Collected data

▼

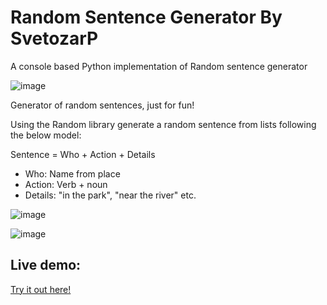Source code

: # Random Sentence Generator By SvetozarP

A console based Python implementation of Random sentence generator

![image](https://github.com/SvetozarP/RandomSentenceGeneratorBySvetozarP/assets/145108913/8a781e0d-f43d-4a6d-89a4-b21e7f38027d)


Generator of random sentences, just for fun!

Using the Random library generate a random sentence from lists following the below model:

Sentence = Who + Action + Details
  - Who: Name from place
  - Action: Verb + noun
  - Details: "in the park", "near the river" etc.

![image](https://github.com/SvetozarP/RandomSentenceGeneratorBySvetozarP/assets/145108913/86029842-4272-4aeb-83e6-2226ef6e953c)


![image](https://github.com/SvetozarP/RandomSentenceGeneratorBySvetozarP/assets/145108913/d1be19e6-a6ee-437a-ae7d-e7820455f701)



## Live demo:

[Try it out here!](https://replit.com/@spanov/RandomSentenceGenerator#main.py)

▲

WORK TO COMPLETE:
Set out every line of the records above as a numbered list, skipping blank lines and leaving out the pictures.

RESULT:
1. Source code
2. : # Random Sentence Generator By SvetozarP
3. A console based Python implementation of Random sentence generator
4. ![image](https://github.com/SvetozarP/RandomSentenceGeneratorBySvetozarP/assets/145108913/8a781e0d-f43d-4a6d-89a4-b21e7f38027d)
5. Generator of random sentences, just for fun!
6. Using the Random library generate a random sentence from lists following the below model:
7. Sentence = Who + Action + Details
8.   - Who: Name from place
9.   - Action: Verb + noun
10.   - Details: "in the park", "near the river" etc.
11. ![image](https://github.com/SvetozarP/RandomSentenceGeneratorBySvetozarP/assets/145108913/86029842-4272-4aeb-83e6-2226ef6e953c)
12. ![image](https://github.com/SvetozarP/RandomSentenceGeneratorBySvetozarP/assets/145108913/d1be19e6-a6ee-437a-ae7d-e7820455f701)
13. ## Live demo:
14. [Try it out here!](https://replit.com/@spanov/RandomSentenceGenerator#main.py)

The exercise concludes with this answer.